Touted as Lazarides's "most audacious move yet" and supposedly planned in conjunction with Live Nation and the Tribeca Film Festival, the mega-show was to incorporate street art, music, and film. The dealer was reportedly sniffing out locations that would hold 90,000 to 100,000 people (Paper magazine said that an "insider" confirmed that Lazarides was in Miami for last year's ABMB, and that the American Airlines arena was in the running to be the venue). Wild speculation commenced: Where would the event take place? Miami's New Times weighed in against, quipping, "Hey, Laz: Thanks for discovering Banksy and all, but the last thing Miami needs during Art Basel week is another gigantic mish-mash of arty festivities."
The news of the cancellation doesn't come as a total shock.
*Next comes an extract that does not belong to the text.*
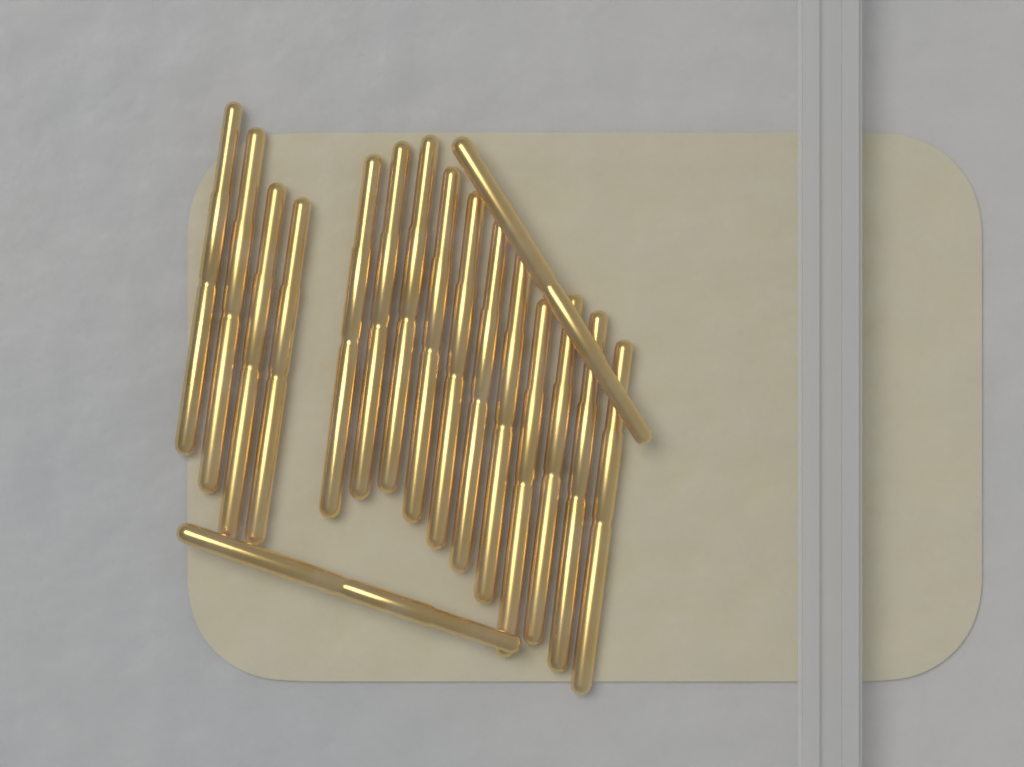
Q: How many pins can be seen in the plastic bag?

Since his initial revelation in January, Lazarides declined to share any details about the event publicly and turned down repeated interview requests from ARTINFO. When asked recently about Lazarides's event, officials from the Miami Art Museum, which is planning a street art-themed party in conjunction with ABMB and would likely have heard about a similar, much larger-scale festival, said they had heard nothing about it.
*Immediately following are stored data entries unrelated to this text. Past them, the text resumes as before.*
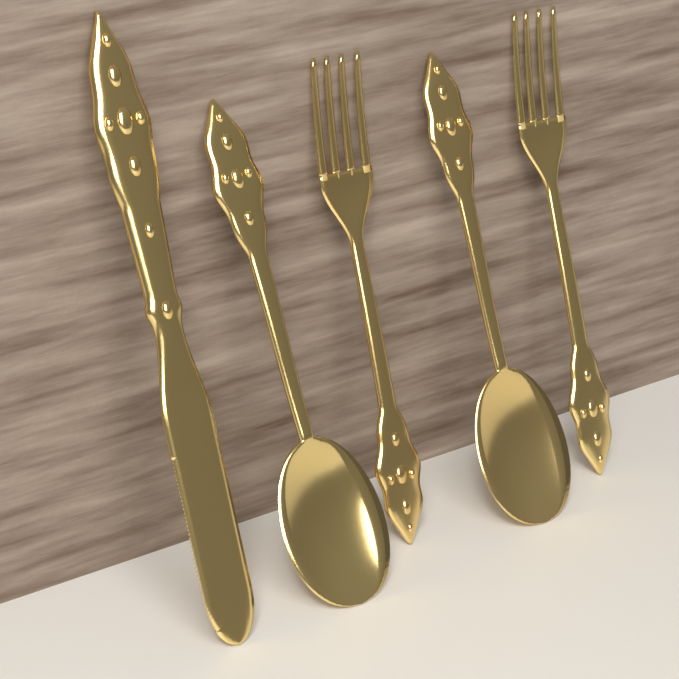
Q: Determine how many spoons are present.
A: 2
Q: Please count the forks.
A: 2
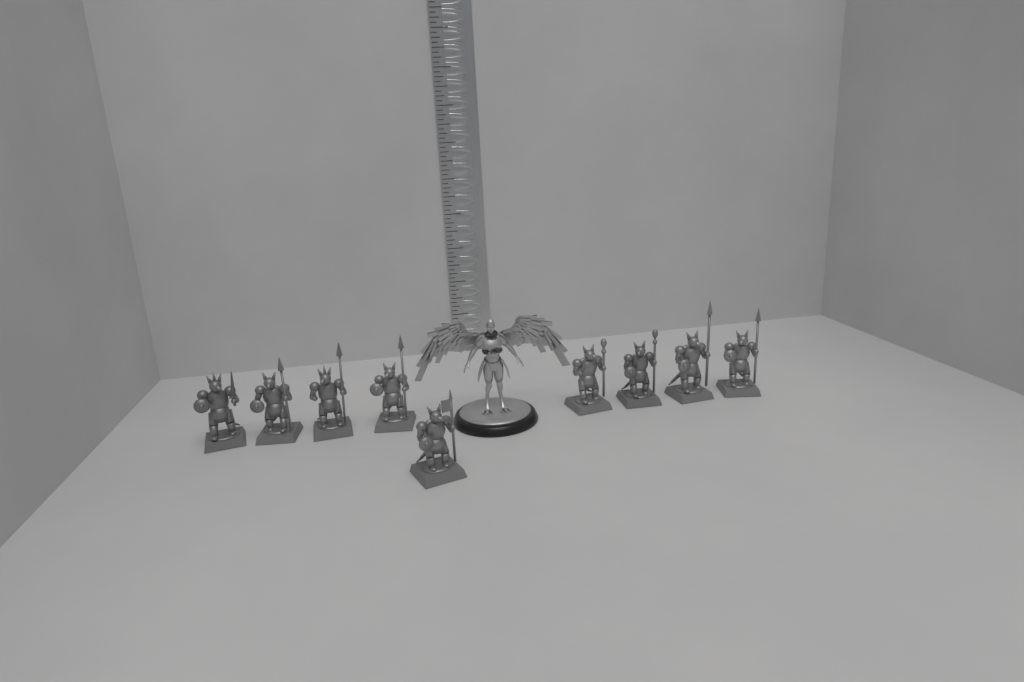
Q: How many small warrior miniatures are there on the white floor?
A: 9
On Friday, a rep for Lazarides confirmed that the event has been canceled. "I’ve just found out that this is no longer going ahead and Lazarides won’t be hosting a festival this year in Miami," she wrote in an e-mail. She declined to go into detail about reasons for the cancellation or confirm whether a similar event is in the works for next year.
This isn't the first time a blowout event organized by Lazarides has been called off in the eleventh hour — in 2008, he canceled plans for an art raffle in conjunction with Frieze Art Fair after the Gambling Commission told him the event would be illegal.